In all four countries an election has brought a party to power, or confirmed that party in power. Many observers have been wary of those governments because of a combination of corruption, dominance of mass media, or moves against individual rights. However, no one’s made a convincing case that the winning party didn’t actually win most of the citizens’ votes.
In all four countries a large minority of the population, disproportionately middle- and upper-class and disproportionately concentrated around the capital, has opposed that government with massive, ongoing public protests, often becoming violent.
In Venezuela and Thailand, the elected governments have remained in power. In Egypt, the military removed the elected government that had attracted so much opposition, but then imposed its own, even harsher rule.
And in Ukraine the protest centered in Kiev succeeded in toppling the government, but didn’t win over the population in the eastern part of the country. The people there appear to be welcoming military intervention by Russia, in part out of ethnic solidarity and economic interests and in part because the president they elected was just forced out of power by mobs.
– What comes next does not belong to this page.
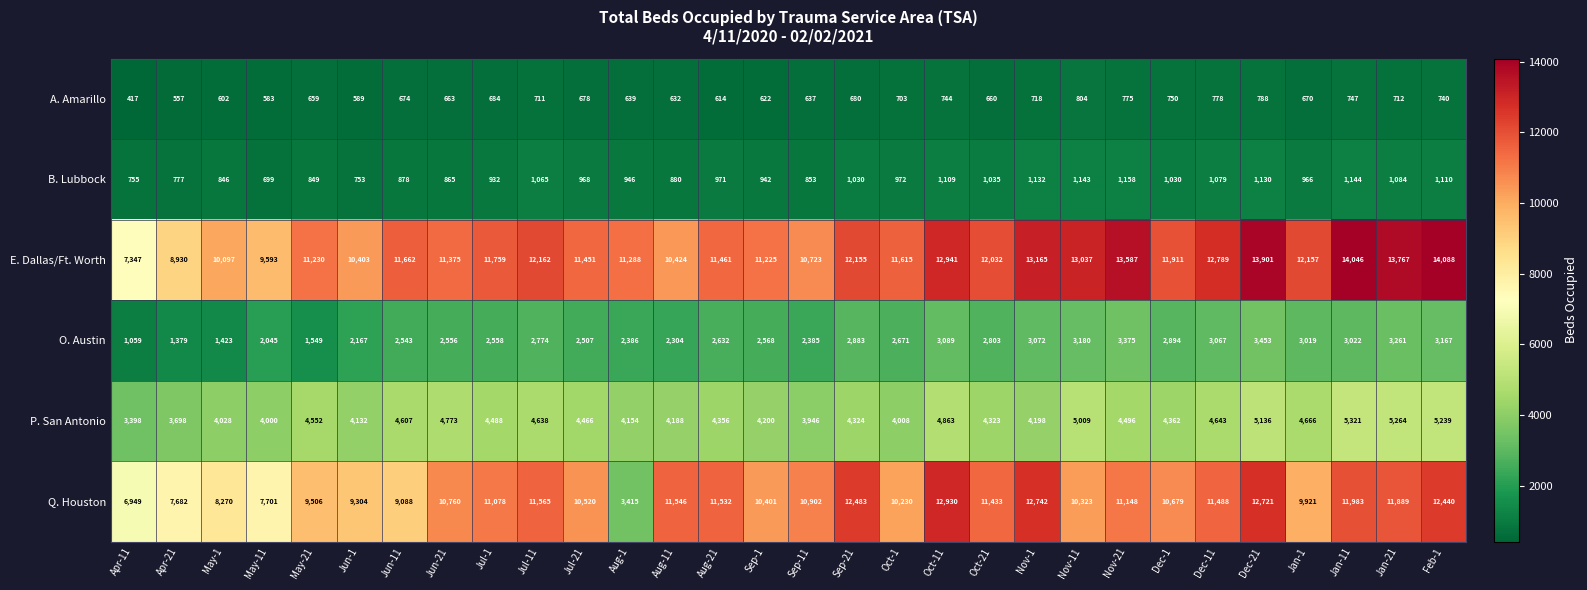

At which label does P. San Antonio reach its peak?

Jan-11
These nations therefore present very tough problems for the USA if we want to support democracy around the world. We can look at the Chavez-Maduro government in Venezuela and oppose their authoritarian strains and economic ideology. We could worry about Morsi edging toward theocracy. We can decry the amount of money or luxury that Shinawatra and Yanukovych appeared to accrue as heads of government. But those people were all duly elected, and supporting their overthrow means opposing democracy.
Anyone who talks as if there are easy answers for the Obama administration in Ukraine or any of these other trouble spots hasn’t been paying attention.